Go heavily relies on static code analysis. Examples include godoc for documentation, gofmt for code formatting, golint for code style linting, and many others. Those tools are commonly implemented as stand-alone command line applications and integrate easily with any coding environment. Static code analysis isn’t actually something new to modern programming, but Go sort of brings it to the absolute. Also, it gives you a feeling of safety, as though someone is covering your back.

#15 Race condition detection

Race conditions happen when several concurrent operations finish in an unpredicted order. It might lead to a huge number of bugs, which are particularly hard to chase down. Go has quite a powerful tool to hunt those race conditions down. It is fully integrated into Go’s toolchain.

#16 Reflection

Code reflection is essentially an ability to sneak under the hood and access different kinds of meta-information about your language constructs, such as variables or functions.Given that Go is a statically typed language, it’s exposed to a number of various limitations when it comes to more loosely typed abstract programming.

However, there are still cases in which you can’t possibly know what sort of data you are facing.In order to pull that off, you need a tool to examine all the data in runtime that acts differently depending on its type and structure. Reflection to rescue! Go has a first-class reflect package to enable your code to be as dynamic as it would be in a language like Javascript.

Note that you only use it when there is no simpler way.

#17 Defer statement, to avoid forgetting to clean up

The defer statement serves a purpose similar to finally in Java: execute some clean up code at the end of the current function, no matter how this function is exited. The interesting thing with defer is that it’s not linked to a block of code, and can appear at any time. This allows the clean up code to be written as close as possible to the code that creates what needs to be cleaned up

#18 User defined types

Go has first-class support for new types, i.e. types that take an existing type and give it a separate identity, distinct from the original one.

What’s so special about Goroutines?

Most of the modern programming languages(like Java, Python etc.) are from the ’90s single threaded environment.Most of those programming languages supports multi-threading. But the real problem comes with concurrent execution, threading-locking, race conditions and deadlocks. Those things make it hard to create a multi-threading application on those languages.

On the other hand, Go was released in 2009 when multi-core processors were already available. That’s why Go is built with keeping concurrency in mind. Go has goroutines instead of threads. They consume almost 2KB memory from the heap. So, you can spin millions of goroutines at any time.

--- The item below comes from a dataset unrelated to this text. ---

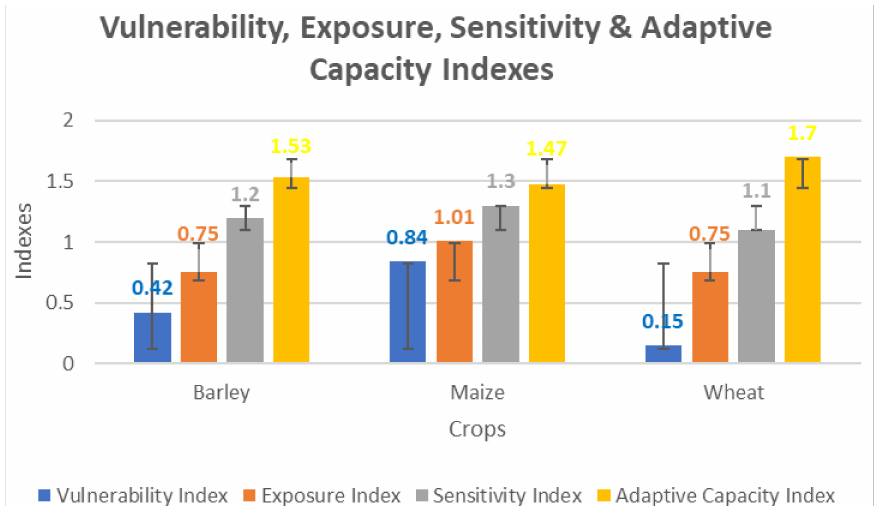
Figure 6. Vulnerability, exposure, sensitivity, and adaptive capacity indexes of selected crops in Morocco.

Unlike Java threads, which are blocking by nature, Goroutines are non-blocking. Goroutines is the combination of async approach used by JavaScript and the traditional multi-threading used by Java.

For an example, creating new thread in Java is not memory efficient. As every thread consumes approx 1MB of the memory heap size and eventually if you start spinning thousands of threads, they will put tremendous pressure on the heap and will cause shut down due to out of memory. Also, if you want to communicate between two or more threads, it’s very difficult.

Other benefits are :

  1. Goroutines have growable segmented stacks. That means they will use more memory only when needed.
  2. Goroutines have a faster startup time than threads.
  3. Goroutines come with built-in primitives to communicate safely between themselves (channels).
  4. Goroutines allow you to avoid having to resort to mutex locking when sharing data structures.
  5. Also, goroutines and OS threads do not have 1:1 mapping. A single goroutine can run on multiple threads. Goroutines are multiplexed into small number of OS threads.